#### Input data
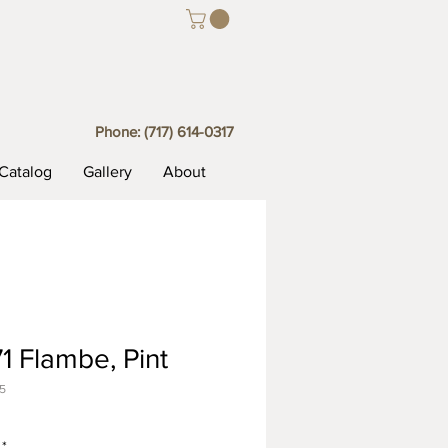
Phone:
(717) 614-0317
Catalog
Gallery
About
1 Flambe, Pint
5
*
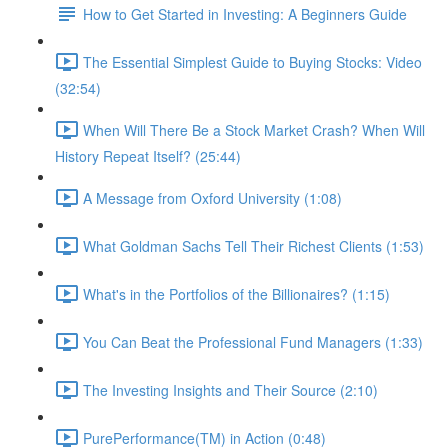
How to Get Started in Investing: A Beginners Guide
The Essential Simplest Guide to Buying Stocks: Video
(32:54)
When Will There Be a Stock Market Crash? When Will
History Repeat Itself? (25:44)
A Message from Oxford University (1:08)
What Goldman Sachs Tell Their Richest Clients (1:53)
What's in the Portfolios of the Billionaires? (1:15)
You Can Beat the Professional Fund Managers (1:33)
The Investing Insights and Their Source (2:10)
PurePerformance(TM) in Action (0:48)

#### Required action
Could you convert the lines above into a numbered list, skipping any blank lines and leaving the pictures out?

#### Result of this exercise
1. Phone:
2. (717) 614-0317
3. Catalog
4. Gallery
5. About
6. 1 Flambe, Pint
7. 5
8. *
9. How to Get Started in Investing: A Beginners Guide
10. The Essential Simplest Guide to Buying Stocks: Video
11. (32:54)
12. When Will There Be a Stock Market Crash? When Will
13. History Repeat Itself? (25:44)
14. A Message from Oxford University (1:08)
15. What Goldman Sachs Tell Their Richest Clients (1:53)
16. What's in the Portfolios of the Billionaires? (1:15)
17. You Can Beat the Professional Fund Managers (1:33)
18. The Investing Insights and Their Source (2:10)
19. PurePerformance(TM) in Action (0:48)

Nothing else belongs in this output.